Ok…I thought I did what you said, but its not getting it. Ive got the first 4 steps working, then i subtract LastKnownYaw from YawDelta to get the change in yaw, then multiply it by Delta seconds to get rotation rate?

Wait! I read that wrong…I think iv’e got it!

Is this it?

You MAY have to DIVIDE by Delta seconds, actually… And you may have to divide Delta Seconds by IT. Try it 3 ways and see which returns sane results; I’m not entirely certain.

EDIT: yep, the pic looks right! Though that will only show how many degrees the yaw changed each frame, which isn’t strictly the same thing as the rate of change (which is per second).
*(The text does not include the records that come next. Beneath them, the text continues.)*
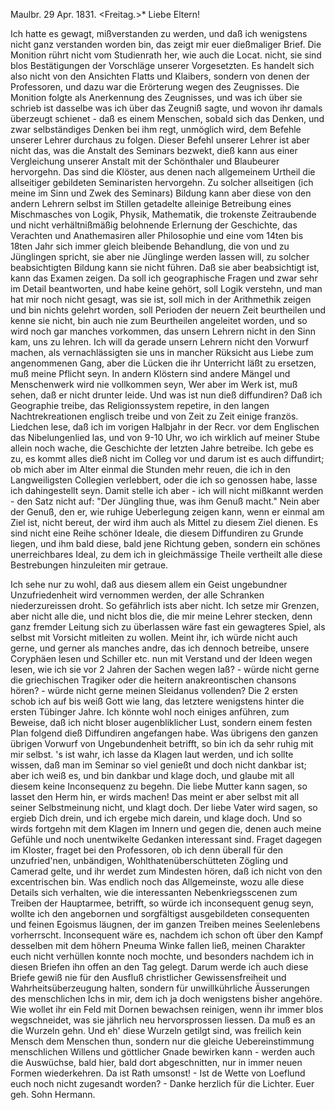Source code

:  Maulbr. 29 Apr. 1831. <Freitag.>*
Liebe Eltern!

Ich hatte es gewagt, mißverstanden zu werden, und daß ich wenigstens nicht ganz verstanden worden bin, das zeigt mir euer dießmaliger Brief. Die Monition rührt nicht vom Studienrath her, wie auch die Locat. nicht, sie sind blos Bestätigungen der Vorschläge unserer Vorgesetzten. Es handelt sich also nicht von den Ansichten Flatts und Klaibers, sondern von denen der Professoren, und dazu war die Erörterung wegen des Zeugnisses. Die Monition folgte als Anerkennung des Zeugnisses, und was ich über sie schrieb ist dasselbe was ich über das Zeugniß sagte, und wovon ihr damals überzeugt schienet - daß es einem Menschen, sobald sich das Denken, und zwar selbständiges Denken bei ihm regt, unmöglich wird, dem Befehle unserer Lehrer durchaus zu folgen. Dieser Befehl unserer Lehrer ist aber nicht das, was die Anstalt des Seminars bezwekt, dieß kann aus einer Vergleichung unserer Anstalt mit der Schönthaler und Blaubeurer hervorgehn. Das sind die Klöster, aus denen nach allgemeinem Urtheil die allseitiger gebildeten Seminaristen hervorgehn. Zu solcher allseitigen (ich meine im Sinn und Zwek des Seminars) Bildung kann aber diese von den andern Lehrern selbst im Stillen getadelte alleinige Betreibung eines Mischmasches von Logik, Physik, Mathematik, die trokenste Zeitraubende und nicht verhältnißmäßig belohnende Erlernung der Geschichte, das Verachten und Anathemasiren aller Philosophie und eine vom 14ten bis 18ten Jahr sich immer gleich bleibende Behandlung, die von und zu Jünglingen spricht, sie aber nie Jünglinge werden lassen will, zu solcher beabsichtigten Bildung kann sie nicht führen. Daß sie aber beabsichtigt ist, kann das Examen zeigen. Da soll ich geographische Fragen und zwar sehr im Detail beantworten, und habe keine gehört, soll Logik verstehn, und man hat mir noch nicht gesagt, was sie ist, soll mich in der Arithmethik zeigen und bin nichts gelehrt worden, soll Perioden der neuern Zeit beurtheilen und kenne sie nicht, bin auch nie zum Beurtheilen angeleitet worden, und so wird noch gar manches vorkommen, das unsern Lehrern nicht in den Sinn kam, uns zu lehren. Ich will da gerade unsern Lehrern nicht den Vorwurf machen, als vernachlässigten sie uns in mancher Rüksicht aus Liebe zum angenommenen Gang, aber die Lücken die ihr Unterricht läßt zu ersetzen, muß meine Pflicht seyn. In andern Klöstern sind andere Mängel und Menschenwerk wird nie vollkommen seyn, Wer aber im Werk ist, muß sehen, daß er nicht drunter leide. Und was ist nun dieß diffundiren? Daß ich Geographie treibe, das Religionssystem repetire, in den langen Nachtrekreationen englisch treibe und von Zeit zu Zeit einige französ. Liedchen lese, daß ich im vorigen Halbjahr in der Recr. vor dem Englischen das Nibelungenlied las, und von 9-10 Uhr, wo ich wirklich auf meiner Stube allein noch wache, die Geschichte der letzten Jahre betreibe. Ich gebe es zu, es kommt alles dieß nicht im Colleg vor und darum ist es auch diffundirt; ob mich aber im Alter einmal die Stunden mehr reuen, die ich in den Langweiligsten Collegien verlebbert, oder die ich so genossen habe, lasse ich dahingestellt seyn. Damit stelle ich aber - ich will nicht mißkannt werden - den Satz nicht auf: "Der Jüngling thue, was ihm Genuß macht." Nein aber der Genuß, den er, wie ruhige Ueberlegung zeigen kann, wenn er einmal am Ziel ist, nicht bereut, der wird ihm auch als Mittel zu diesem Ziel dienen. Es sind nicht eine Reihe schöner Ideale, die diesem Diffundiren zu Grunde liegen, und ihm bald diese, bald jene Richtung geben, sondern ein schönes unerreichbares Ideal, zu dem ich in gleichmässige Theile vertheilt alle diese Bestrebungen hinzuleiten mir getraue.

Ich sehe nur zu wohl, daß aus diesem allem ein Geist ungebundner Unzufriedenheit wird vernommen werden, der alle Schranken niederzureissen droht. So gefährlich ists aber nicht. Ich setze mir Grenzen, aber nicht alle die, und nicht blos die, die mir meine Lehrer stecken, denn ganz fremder Leitung sich zu überlassen wäre fast ein gewagteres Spiel, als selbst mit Vorsicht mitleiten zu wollen. Meint ihr, ich würde nicht auch gerne, und gerner als manches andre, das ich dennoch betreibe, unsere Coryphäen lesen und Schiller etc. nun mit Verstand und der Ideen wegen lesen, wie ich sie vor 2 Jahren der Sachen wegen laß? - würde nicht gerne die griechischen Tragiker oder die heitern anakreontischen chansons hören? - würde nicht gerne meinen Sleidanus vollenden? Die 2 ersten schob ich auf bis weiß Gott wie lang, das letztere wenigstens hinter die ersten Tübinger Jahre. Ich könnte wohl noch einiges anführen, zum Beweise, daß ich nicht bloser augenbliklicher Lust, sondern einem festen Plan folgend dieß Diffundiren angefangen habe. Was übrigens den ganzen übrigen Vorwurf von Ungebundenheit betrifft, so bin ich da sehr ruhig mit mir selbst. 's ist wahr, ich lasse da Klagen laut werden, und ich sollte wissen, daß man im Seminar so viel genießt und doch nicht dankbar ist; aber ich weiß es, und bin dankbar und klage doch, und glaube mit all diesem keine Inconsequenz zu begehn. Die liebe Mutter kann sagen, so lasset den Herm hin, er wirds machen! Das meint er aber selbst mit all seiner Selbstmeinung nicht, und klagt doch. Der liebe Vater wird sagen, so ergieb Dich drein, und ich ergebe mich darein, und klage doch. Und so wirds fortgehn mit dem Klagen im Innern und gegen die, denen auch meine Gefühle und noch unentwikelte Gedanken interessant sind. Fraget dagegen im Kloster, fraget bei den Professoren, ob ich denn überall für den unzufried'nen, unbändigen, Wohlthatenüberschütteten Zögling und Camerad gelte, und ihr werdet zum Mindesten hören, daß ich nicht von den excentrischen bin. 
Was endlich noch das Allgemeinste, wozu alle diese Details sich verhalten, wie die interessanten Nebenkriegsscenen zum Treiben der Hauptarmee, betrifft, so würde ich inconsequent genug seyn, wollte ich den angebornen und sorgfältigst ausgebildeten consequenten und feinen Egoismus läugnen, der im ganzen Treiben meines Seelenlebens vorherrscht. Inconsequent wäre es, nachdem ich schon oft über den Kampf desselben mit dem höhern Pneuma Winke fallen ließ, meinen Charakter euch nicht verhüllen konnte noch mochte, und besonders nachdem ich in diesen Briefen ihn offen an den Tag gelegt. Darum werde ich auch diese Briefe gewiß nie für den Ausfluß christlicher Gewissensfreiheit und Wahrheitsüberzeugung halten, sondern für unwillkührliche Äusserungen des menschlichen Ichs in mir, dem ich ja doch wenigstens bisher angehöre. Wie wollet ihr ein Feld mit Dornen bewachsen reinigen, wenn ihr immer blos wegschneidet, was sie jährlich neu hervorsprossen liessen. Da muß es an die Wurzeln gehn. Und eh' diese Wurzeln getilgt sind, was freilich kein Mensch dem Menschen thun, sondern nur die gleiche Uebereinstimmung menschlichen Willens und göttlicher Gnade bewirken kann - werden auch die Auswüchse, bald hier, bald dort abgeschnitten, nur in immer neuen Formen wiederkehren. Da ist Rath umsonst! - Ist de Wette von Loeflund euch noch nicht zugesandt worden? - Danke herzlich für die Lichter. 
 Euer geh. Sohn Hermann.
Ok…Good news is it works, bad news is its too sensitive. I have a blendspace set up with walking, running, and leaning for turning. The rotation rate controls the amount of lean, but the values are too sensitive, and jitter a bit. Making the animations jitter alot. The values also go from say 6 to 0 instantaneously, when the capsule stops rotating. Is there a way to put a dampening system on it, so I get cleaner values, and maybe somehow make them blend from one to the other smoothly? I know this is alot to ask, but Im lost without this beautiful forum.

You should probably put the dampening on the Blendspace itself, using a “Target interpolation rate” setting inside the blendspace for that axis.

You CAN apply the damping directly to the variable using an FInterpTo node but it’s more complicated to set up than the sample interpolation smoothing in the Blendspace directly

EDIT: also, make sure you’re properly applying Delta Seconds to that DeltaYaw variable! Delta Seconds is the elapsed since last frame, and you know the rotation rate since last frame… If you know Seconds / frame and Yaw / frame, and you want Yaw / Seconds, you would divide the value you feed DeltaYaw by Delta Seconds before setting it. This will produce a much smaller value which should also be far more consistent from frame to frame.

That doesn’t mean you don’t want to interpolate, but if you see a lot of jittering delta compensation is like a magic bullet.

So I divided the value by delta seconds, and the value got much bigger, so i switched It, and now its smaller However, every second that my character is rotating at a constant speed, the value changes, than goes back to what it was. (It sort of flickers). I also frequently get extremely large values now as well. ones that go from the thousandths, to the thousands. Did I do something wrong? I think I’m applying delta seconds like I should be. I still need to interpolate but the rotation rate values haven’t gotten any better.

EDIT: I just figured out that the flicker in the rotation rate happens whenever I rotate past the world rotation of 180. It jumps to another value for an instant. I am still unsure about why the large values happen, although they usually happen when I use the mouse to rotate, and rotate just a little back and forth.